Application insights misunderstanding sampling data


I'm trying to understand the sampling data. And I can't seem to find the exact wording anywhere. Sometimes I just happen to not have all the logs from my application in the traces. I have treated to only log things as needed that's fine. I don't get any unexpected data in the log.

Here is my configuration:

services.AddLogging();

services.Configure<TelemetryConfiguration>(telemetryConfiguration =>
{
    var telemetryProcessorChainBuilder = telemetryConfiguration.DefaultTelemetrySink.TelemetryProcessorChainBuilder;

    telemetryProcessorChainBuilder.UseAdaptiveSampling(maxTelemetryItemsPerSecond: 5, excludedTypes: "Request;Exception");

    telemetryProcessorChainBuilder.Build();
});
services.AddApplicationInsightsTelemetry(new ApplicationInsightsServiceOptions
{
    EnableAdaptiveSampling = false,     
});

In Azure, sampling is set to 100%.

And here is the log traces. Sometimes I get logged correctly twice and sometimes only once. Which is also odd, but it may make sense that it just logs "slower" sometimes.

enter image description here

And here still the log traces at a given second.

enter image description here

My first question. Sampling is the setting for the same messages? Or generally for all messages? I.e. if I get 5 messages with the same wording, I don't drop more, or is it if I get 5 different messages in a second, I don't drop more? Depending on my configuration.

The second more important question "do" my traces disappear because of the sampling setup? Or is it something else? How should sampling be set up if only logs I know about are coming out of the app? Off completely? Or set to a larger number of items?

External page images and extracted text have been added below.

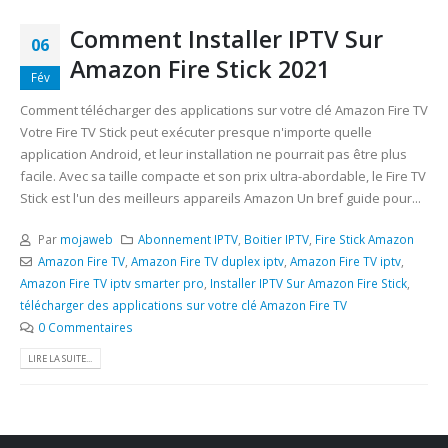
Comment Installer IPTV Sur
06
Amazon Fire Stick 2021
Fév
Comment télécharger des applications sur votre clé Amazon Fire TV
Votre Fire TV Stick peut exécuter presque n'importe quelle
application Android, et leur installation ne pourrait pas être plus
facile. Avec sa taille compacte et son prix ultra-abordable, le Fire TV
Stick est l'un des meilleurs appareils Amazon Un bref guide pour...
Par
mojaweb
Abonnement IPTV
,
Boitier IPTV
,
Fire Stick Amazon
Amazon Fire TV
,
Amazon Fire TV duplex iptv
,
Amazon Fire TV iptv
,
Amazon Fire TV iptv smarter pro
,
Installer IPTV Sur Amazon Fire Stick
,
télécharger des applications sur votre clé Amazon Fire TV
0 Commentaires
LIRE LA SUITE...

I've read Microsoft's documentation, which clarified a lot of things for me, but unfortunately it's not completely clear.

I've read articles and discussions, but haven't found much.


Solution

  • Your Settings means:

    • You´ve disabled the default adaptive sampling, because you are using a custom configuration
    • The adaptive sampling here limits telemetry items to a maximum of 5 per second, but it excludes Request and Exception telemetry types from this sampling. This means all Request and Exception telemetry will always be sent, regardless of the volume.
    • So answer to your first question: Sampling is for all messages of specific type (here for all types except: Requests and Exceptions)
    • Answer to your second question: If you sent more items than 5 per second, these items will not be stored or even sent.
    • You can use TelemetryProcessors togehter with adaptive sampling to filter out all other logs, you don´t want to have.

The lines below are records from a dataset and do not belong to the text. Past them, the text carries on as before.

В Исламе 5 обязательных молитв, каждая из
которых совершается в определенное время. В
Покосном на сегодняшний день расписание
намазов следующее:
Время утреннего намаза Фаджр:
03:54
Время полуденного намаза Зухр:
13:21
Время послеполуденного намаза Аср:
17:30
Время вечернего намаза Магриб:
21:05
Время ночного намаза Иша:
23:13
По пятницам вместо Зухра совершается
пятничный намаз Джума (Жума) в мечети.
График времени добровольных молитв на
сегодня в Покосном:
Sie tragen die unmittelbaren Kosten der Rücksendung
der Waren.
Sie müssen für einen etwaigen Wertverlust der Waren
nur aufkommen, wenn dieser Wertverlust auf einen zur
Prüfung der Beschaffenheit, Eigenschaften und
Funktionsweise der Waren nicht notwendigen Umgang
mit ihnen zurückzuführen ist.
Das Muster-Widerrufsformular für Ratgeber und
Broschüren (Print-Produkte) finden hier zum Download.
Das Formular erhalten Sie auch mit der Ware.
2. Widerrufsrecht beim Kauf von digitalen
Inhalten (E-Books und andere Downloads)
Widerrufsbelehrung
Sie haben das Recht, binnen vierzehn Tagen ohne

    A sample telemetry processor could look like this (.NET 8.0):

    public class LogOnlyTelemetryProcessor(ITelemetryProcessor next) : ITelemetryProcessor
    {
        public void Process(ITelemetry item)
        {
            // Only allow logs to be sent
            if (item is TraceTelemetry)
            {
                this.Next.Process(item);
            }
    
            // Filter out other telemetry types
        }
    }
    
    // in your program.cs or startup cs.:
    services.Configure<TelemetryConfiguration>((config) =>
    {
        // Add the custom telemetry processor to the processor chain
        var builder = config.DefaultTelemetrySink.TelemetryProcessorChainBuilder;
        builder.Use((next) => new LogOnlyTelemetryProcessor(next));
        builder.Build();
    });